§ Task item
Reproduce the records verbatim from their beginning through the line containing "Encontrar agências", inclusive. Omit the pictures from the answer.
Segment Start: Records to process
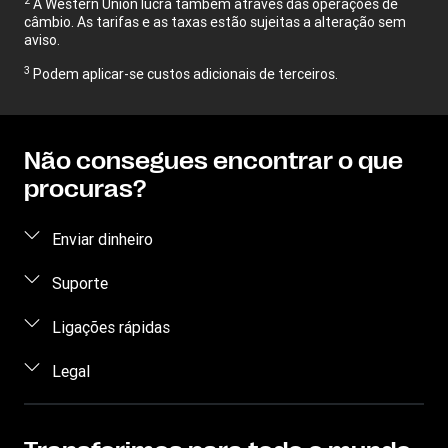
A Western Union lucra também através das operações de
câmbio. As tarifas e as taxas estão sujeitas a alteração sem
aviso.
3
Podem aplicar-se custos adicionais de terceiros.
Não consegues encontrar o que
procuras?
Enviar dinheiro
Enviar dinheiro online
Suporte
Enviar dinheiro pessoalmente
Apoio ao cliente
Ligações rápidas
Preço estimado
Contacte-nos
Iniciar sessão/Registar
Legal
Monitorizar uma transferência
Sensibilização para a fraude
Tornar-se agente
Encontrar agências
Declaração de Privacidade
Pedido de direitos individuais
Programa - Recomenda um amigo
Transferir aplicação
Termos e Condições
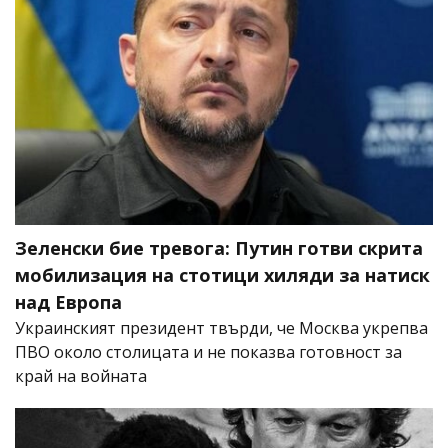
Зеленски бие тревога: Путин готви скрита
мобилизация на стотици хиляди за натиск
над Европа
Украинският президент твърди, че Москва укрепва
ПВО около столицата и не показва готовност за
край на войната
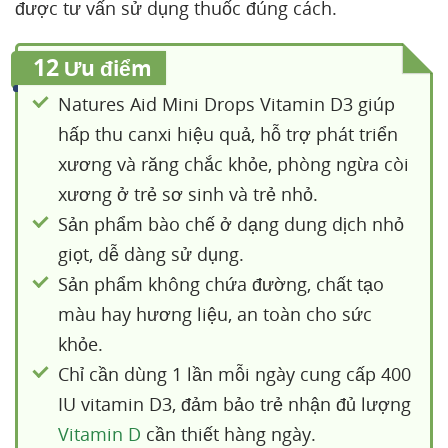
được tư vấn sử dụng thuốc đúng cách.
12
Ưu điểm
Natures Aid Mini Drops Vitamin D3 giúp
hấp thu canxi hiệu quả, hỗ trợ phát triển
xương và răng chắc khỏe, phòng ngừa còi
xương ở trẻ sơ sinh và trẻ nhỏ.
Sản phẩm bào chế ở dạng dung dịch nhỏ
giọt, dễ dàng sử dụng.
Sản phẩm không chứa đường, chất tạo
màu hay hương liệu, an toàn cho sức
khỏe.
Chỉ cần dùng 1 lần mỗi ngày cung cấp 400
IU vitamin D3, đảm bảo trẻ nhận đủ lượng
Vitamin D
cần thiết hàng ngày.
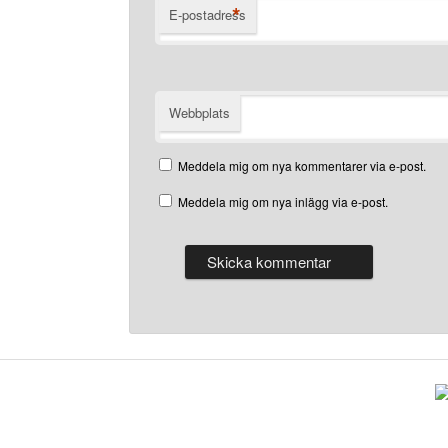
*
E-postadress
Webbplats
Meddela mig om nya kommentarer via e-post.
Meddela mig om nya inlägg via e-post.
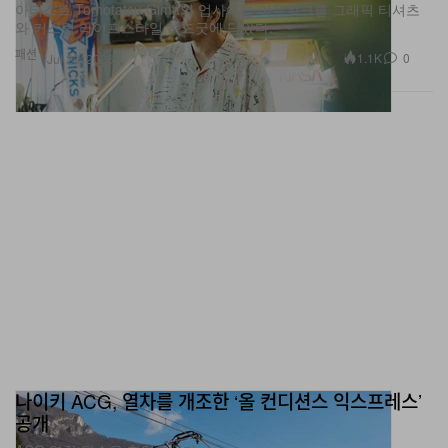
패션
저 이미지를 공개했다
.
1.1K
0
Jul 29, 2026
공개된 티저 이미지에서는 조사병단 망토 디자인에서 착안
한 아우터 일부가 포착됐다
.
현재까지 전체 라인업은 공개
된 바 없으나
,
해당 컬렉션에는 원작 디테일이 더해진 어패
럴 아이템이 포함될 것으로 예상된다
.
<
진격의 거인
> x
스파오 컬렉션은 오는
2
월
12
일 공식 공
개될 예정이다
.
나이키 ACG, 열차를 개조한 ‘올 컨디션스 익스프레스’
공개
ACG 열차 탑승을 환영합니다.
스포츠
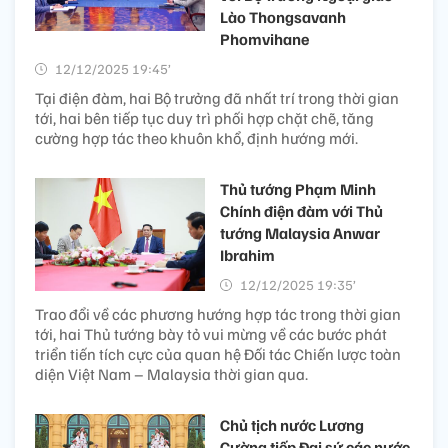
Lào Thongsavanh
Phomvihane
12/12/2025 19:45’
Tại điện đàm, hai Bộ trưởng đã nhất trí trong thời gian
tới, hai bên tiếp tục duy trì phối hợp chặt chẽ, tăng
cường hợp tác theo khuôn khổ, định hướng mới.
Thủ tướng Phạm Minh
Chính điện đàm với Thủ
tướng Malaysia Anwar
Ibrahim
12/12/2025 19:35’
Trao đổi về các phương hướng hợp tác trong thời gian
tới, hai Thủ tướng bày tỏ vui mừng về các bước phát
triển tiến tích cực của quan hệ Đối tác Chiến lược toàn
diện Việt Nam – Malaysia thời gian qua.
Chủ tịch nước Lương
Cường tiếp Đại sứ các nước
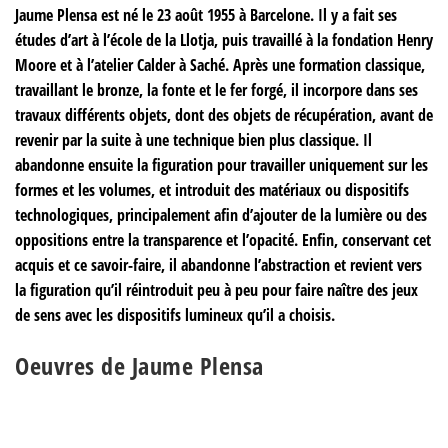
Jaume Plensa est né le 23 août 1955 à Barcelone. Il y a fait ses
études d’art à l’école de la Llotja, puis travaillé à la fondation Henry
Moore et à l’atelier Calder à Saché. Après une formation classique,
travaillant le bronze, la fonte et le fer forgé, il incorpore dans ses
travaux différents objets, dont des objets de récupération, avant de
revenir par la suite à une technique bien plus classique. Il
abandonne ensuite la figuration pour travailler uniquement sur les
formes et les volumes, et introduit des matériaux ou dispositifs
technologiques, principalement afin d’ajouter de la lumière ou des
oppositions entre la transparence et l’opacité. Enfin, conservant cet
acquis et ce savoir-faire, il abandonne l’abstraction et revient vers
la figuration qu’il réintroduit peu à peu pour faire naître des jeux
de sens avec les dispositifs lumineux qu’il a choisis.
Oeuvres de Jaume Plensa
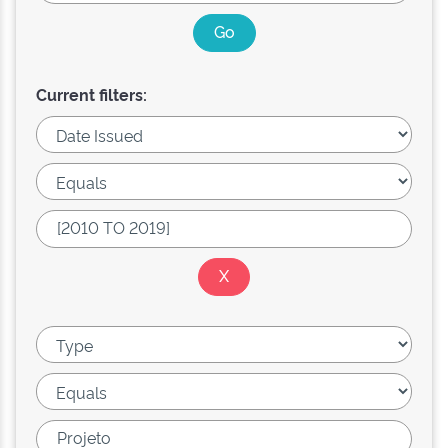
Current filters:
Segment End: Records to process
§ Output of the task
A Western Union lucra também através das operações de
câmbio. As tarifas e as taxas estão sujeitas a alteração sem
aviso.
3
Podem aplicar-se custos adicionais de terceiros.
Não consegues encontrar o que
procuras?
Enviar dinheiro
Enviar dinheiro online
Suporte
Enviar dinheiro pessoalmente
Apoio ao cliente
Ligações rápidas
Preço estimado
Contacte-nos
Iniciar sessão/Registar
Legal
Monitorizar uma transferência
Sensibilização para a fraude
Tornar-se agente
Encontrar agências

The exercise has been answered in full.